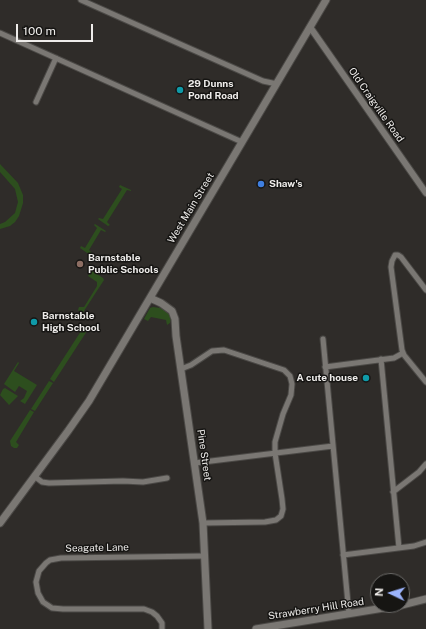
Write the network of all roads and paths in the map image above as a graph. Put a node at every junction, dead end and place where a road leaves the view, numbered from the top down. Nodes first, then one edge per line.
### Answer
1 (81, 0) edge
2 (326, 0) edge
3 (310, 27) junction
4 (0, 34) edge
5 (56, 58) junction
6 (277, 84) junction
7 (36, 102) dead end
8 (242, 142) junction
9 (426, 193) edge
10 (426, 290) edge
11 (150, 298) junction
12 (323, 338) dead end
13 (403, 353) junction
14 (381, 359) junction
15 (325, 367) junction
16 (181, 369) junction
17 (426, 382) edge
18 (333, 446) junction
19 (275, 453) junction
20 (195, 463) junction
21 (426, 464) edge
22 (34, 476) junction
23 (167, 478) dead end
24 (394, 492) junction
25 (0, 523) edge
26 (203, 523) junction
27 (426, 542) edge
28 (399, 548) junction
29 (343, 555) junction
30 (205, 556) junction
31 (426, 600) edge
32 (410, 603) edge
33 (370, 610) edge
34 (349, 614) junction
35 (162, 629) edge
36 (208, 629) edge
37 (256, 629) edge

1 - 6 street
2 - 3 main road, West Main Street
3 - 6 main road, West Main Street
3 - 9 street, Old Craigville Road
4 - 5 street
5 - 7 street
5 - 8 street
6 - 8 main road, West Main Street
8 - 11 main road, West Main Street
10 - 13 street
11 - 16 main road, Pine Street
11 - 22 main road, West Main Street
12 - 15 street
13 - 14 street
13 - 17 street
14 - 15 street
14 - 24 street
15 - 18 street
16 - 19 street
16 - 20 main road, Pine Street
18 - 19 street
18 - 29 street
19 - 20 street
19 - 26 street
20 - 26 main road, Pine Street
21 - 24 street
22 - 23 street
22 - 25 main road, West Main Street
24 - 28 street
26 - 30 main road, Pine Street
27 - 28 street
28 - 29 street
29 - 34 street
30 - 35 street, Seagate Lane
30 - 36 main road, Pine Street
31 - 32 main road, Strawberry Hill Road
33 - 34 main road, Strawberry Hill Road
34 - 37 main road, Strawberry Hill Road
--
In your answer, set down the full listing word for word and include no pictures.

Write the network of all roads and paths in the map image above as a graph. Put a node at every junction, dead end and place where a road leaves the view, numbered from the top down. Nodes first, then one edge per line.
### Answer
1 (81, 0) edge
2 (326, 0) edge
3 (310, 27) junction
4 (0, 34) edge
5 (56, 58) junction
6 (277, 84) junction
7 (36, 102) dead end
8 (242, 142) junction
9 (426, 193) edge
10 (426, 290) edge
11 (150, 298) junction
12 (323, 338) dead end
13 (403, 353) junction
14 (381, 359) junction
15 (325, 367) junction
16 (181, 369) junction
17 (426, 382) edge
18 (333, 446) junction
19 (275, 453) junction
20 (195, 463) junction
21 (426, 464) edge
22 (34, 476) junction
23 (167, 478) dead end
24 (394, 492) junction
25 (0, 523) edge
26 (203, 523) junction
27 (426, 542) edge
28 (399, 548) junction
29 (343, 555) junction
30 (205, 556) junction
31 (426, 600) edge
32 (410, 603) edge
33 (370, 610) edge
34 (349, 614) junction
35 (162, 629) edge
36 (208, 629) edge
37 (256, 629) edge

1 - 6 street
2 - 3 main road, West Main Street
3 - 6 main road, West Main Street
3 - 9 street, Old Craigville Road
4 - 5 street
5 - 7 street
5 - 8 street
6 - 8 main road, West Main Street
8 - 11 main road, West Main Street
10 - 13 street
11 - 16 main road, Pine Street
11 - 22 main road, West Main Street
12 - 15 street
13 - 14 street
13 - 17 street
14 - 15 street
14 - 24 street
15 - 18 street
16 - 19 street
16 - 20 main road, Pine Street
18 - 19 street
18 - 29 street
19 - 20 street
19 - 26 street
20 - 26 main road, Pine Street
21 - 24 street
22 - 23 street
22 - 25 main road, West Main Street
24 - 28 street
26 - 30 main road, Pine Street
27 - 28 street
28 - 29 street
29 - 34 street
30 - 35 street, Seagate Lane
30 - 36 main road, Pine Street
31 - 32 main road, Strawberry Hill Road
33 - 34 main road, Strawberry Hill Road
34 - 37 main road, Strawberry Hill Road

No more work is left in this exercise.